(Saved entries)
════════════════════
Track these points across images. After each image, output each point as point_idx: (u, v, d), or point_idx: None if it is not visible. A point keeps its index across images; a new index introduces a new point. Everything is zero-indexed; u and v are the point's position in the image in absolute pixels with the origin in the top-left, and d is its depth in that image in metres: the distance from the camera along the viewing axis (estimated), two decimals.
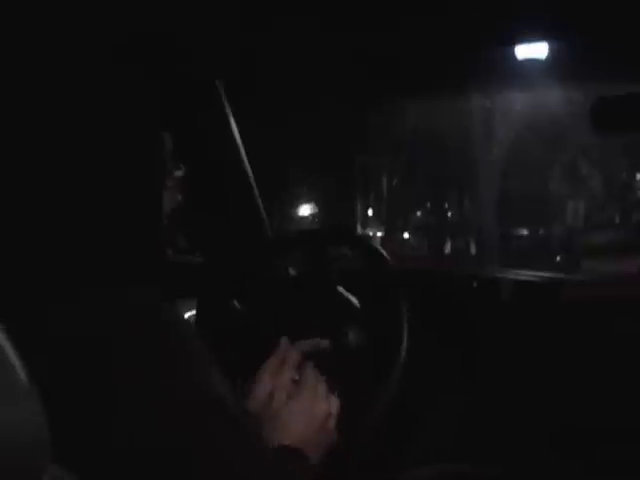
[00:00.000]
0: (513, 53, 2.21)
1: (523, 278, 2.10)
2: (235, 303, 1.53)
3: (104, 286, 0.87)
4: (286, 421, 1.09)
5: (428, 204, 10.59)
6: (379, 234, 9.89)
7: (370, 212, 10.16)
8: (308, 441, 1.07)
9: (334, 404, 1.15)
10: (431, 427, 1.59)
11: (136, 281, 0.90)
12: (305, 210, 9.58)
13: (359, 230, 9.20)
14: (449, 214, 10.37)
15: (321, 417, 1.12)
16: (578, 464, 1.76)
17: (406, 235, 10.45)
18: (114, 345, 0.83)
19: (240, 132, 1.90)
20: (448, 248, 10.08)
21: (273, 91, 1.27)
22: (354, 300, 1.51)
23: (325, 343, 1.28)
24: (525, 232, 9.71)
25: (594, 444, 1.76)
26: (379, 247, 1.62)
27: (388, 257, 1.57)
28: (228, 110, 1.86)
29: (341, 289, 1.54)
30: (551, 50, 2.18)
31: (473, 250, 9.51)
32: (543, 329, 1.88)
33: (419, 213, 10.72)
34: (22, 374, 0.64)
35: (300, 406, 1.11)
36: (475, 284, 1.99)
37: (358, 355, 1.46)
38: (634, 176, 9.26)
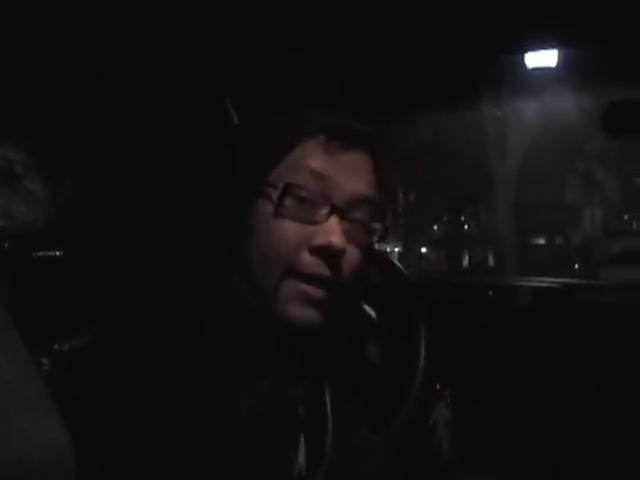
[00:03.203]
0: (523, 62, 2.21)
1: (538, 285, 2.09)
2: None
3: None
4: None
5: (445, 217, 10.58)
6: (397, 249, 9.87)
7: None
8: None
9: None
10: (450, 437, 1.58)
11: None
12: None
13: (376, 245, 9.19)
14: (466, 226, 10.36)
15: None
16: (596, 470, 1.75)
17: (424, 249, 10.44)
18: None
19: None
20: (466, 261, 10.07)
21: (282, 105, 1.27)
22: (372, 313, 1.51)
23: None
24: (542, 241, 9.69)
25: (612, 448, 1.75)
26: (395, 261, 1.62)
27: (404, 270, 1.56)
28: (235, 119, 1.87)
29: (361, 302, 1.54)
30: (561, 58, 2.19)
31: (491, 262, 9.50)
32: (559, 333, 1.88)
33: (436, 227, 10.71)
34: (44, 390, 0.65)
35: None
36: (491, 293, 1.98)
37: (376, 369, 1.45)
38: None
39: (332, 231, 1.06)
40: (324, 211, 1.07)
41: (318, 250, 1.06)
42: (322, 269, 1.06)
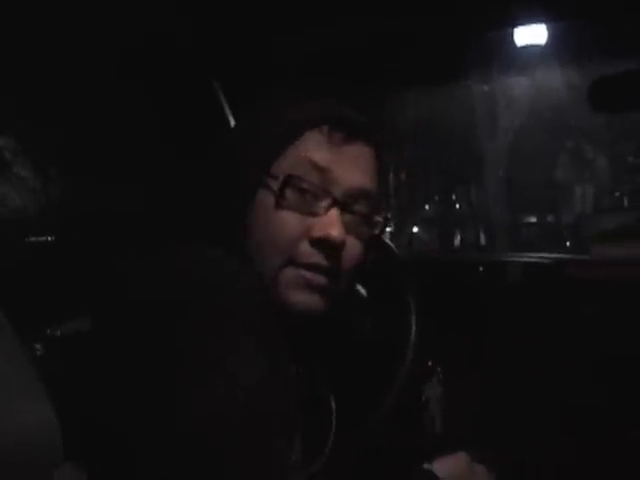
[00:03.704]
0: (513, 39, 2.21)
1: (528, 260, 2.10)
2: None
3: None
4: None
5: (436, 197, 10.57)
6: (388, 229, 9.86)
7: None
8: None
9: None
10: (441, 414, 1.59)
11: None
12: None
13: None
14: (457, 206, 10.34)
15: None
16: (586, 446, 1.77)
17: (415, 229, 10.43)
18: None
19: None
20: (458, 240, 10.07)
21: (273, 89, 1.27)
22: (362, 291, 1.52)
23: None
24: (534, 219, 9.68)
25: (602, 424, 1.76)
26: (386, 239, 1.63)
27: (395, 248, 1.57)
28: (227, 111, 1.87)
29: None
30: (550, 35, 2.18)
31: (483, 240, 9.50)
32: (549, 308, 1.88)
33: (427, 206, 10.69)
34: (32, 374, 0.65)
35: None
36: (481, 269, 1.99)
37: (368, 347, 1.46)
38: None
39: (332, 223, 1.07)
40: (325, 203, 1.08)
41: (318, 242, 1.07)
42: (321, 259, 1.08)
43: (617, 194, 9.22)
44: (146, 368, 0.87)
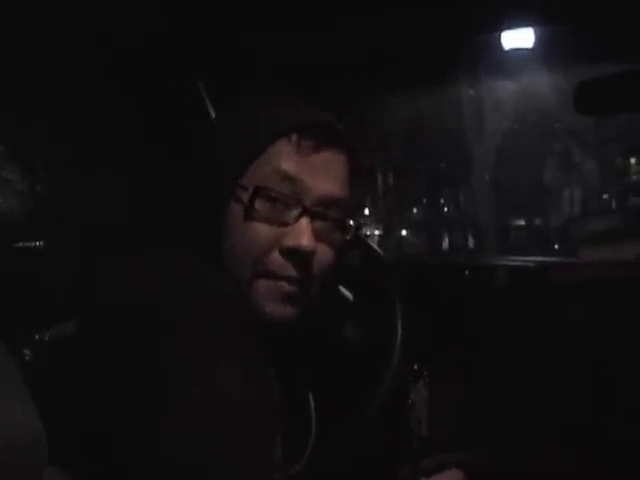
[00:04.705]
0: (500, 43, 2.21)
1: (514, 264, 2.11)
2: None
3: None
4: None
5: (424, 200, 10.59)
6: (377, 232, 9.87)
7: (367, 211, 10.15)
8: None
9: None
10: (427, 417, 1.60)
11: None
12: None
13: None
14: (446, 209, 10.37)
15: None
16: (572, 450, 1.77)
17: (404, 232, 10.45)
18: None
19: None
20: (446, 243, 10.09)
21: (254, 92, 1.27)
22: (349, 295, 1.52)
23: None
24: (522, 222, 9.72)
25: (588, 426, 1.77)
26: (371, 243, 1.63)
27: (381, 252, 1.57)
28: (212, 112, 1.87)
29: (337, 285, 1.55)
30: (538, 38, 2.19)
31: (471, 243, 9.52)
32: (534, 311, 1.89)
33: (415, 210, 10.71)
34: (17, 377, 0.65)
35: None
36: (467, 272, 1.99)
37: (354, 350, 1.46)
38: (628, 161, 9.25)
39: (302, 232, 1.07)
40: (295, 212, 1.08)
41: (288, 251, 1.07)
42: (292, 270, 1.08)
43: (605, 196, 9.26)
44: (125, 372, 0.87)
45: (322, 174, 1.10)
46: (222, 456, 0.86)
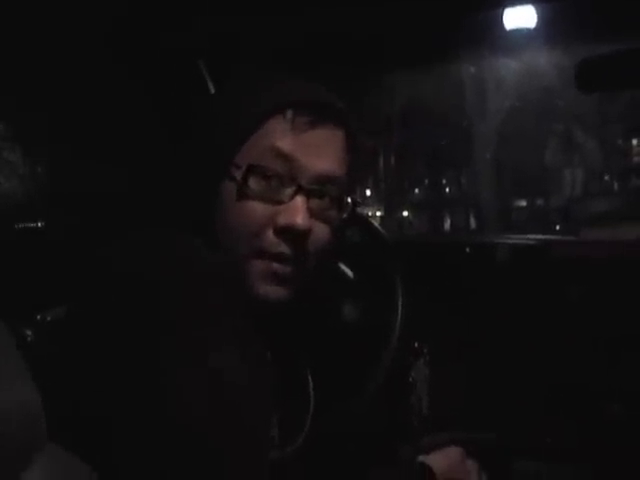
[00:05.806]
0: (502, 21, 2.20)
1: (515, 241, 2.11)
2: None
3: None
4: None
5: (426, 181, 10.57)
6: (378, 213, 9.87)
7: (368, 192, 10.15)
8: None
9: None
10: (427, 395, 1.60)
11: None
12: None
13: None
14: (447, 190, 10.36)
15: None
16: (573, 425, 1.78)
17: (405, 213, 10.44)
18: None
19: None
20: (448, 223, 10.09)
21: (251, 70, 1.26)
22: (349, 273, 1.52)
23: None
24: (524, 203, 9.70)
25: (590, 403, 1.78)
26: (373, 221, 1.63)
27: (382, 230, 1.57)
28: (212, 89, 1.86)
29: (338, 263, 1.55)
30: (540, 16, 2.18)
31: (473, 224, 9.51)
32: (535, 289, 1.89)
33: (417, 190, 10.70)
34: (16, 354, 0.65)
35: None
36: (468, 250, 1.99)
37: (354, 328, 1.47)
38: (630, 142, 9.23)
39: (297, 211, 1.06)
40: (289, 191, 1.07)
41: (282, 230, 1.06)
42: (287, 249, 1.07)
43: (606, 177, 9.24)
44: (124, 356, 0.87)
45: (317, 151, 1.09)
46: (219, 439, 0.86)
════════════════════
From the entries above, give again exactly the lines running from the line with "21: (273, 91, 1.27)" to the line with "35: (300, 406, 1.11)"; include both of those lines.

◆ **YOUR SOLUTION**
21: (273, 91, 1.27)
22: (354, 300, 1.51)
23: (325, 343, 1.28)
24: (525, 232, 9.71)
25: (594, 444, 1.76)
26: (379, 247, 1.62)
27: (388, 257, 1.57)
28: (228, 110, 1.86)
29: (341, 289, 1.54)
30: (551, 50, 2.18)
31: (473, 250, 9.51)
32: (543, 329, 1.88)
33: (419, 213, 10.72)
34: (22, 374, 0.64)
35: (300, 406, 1.11)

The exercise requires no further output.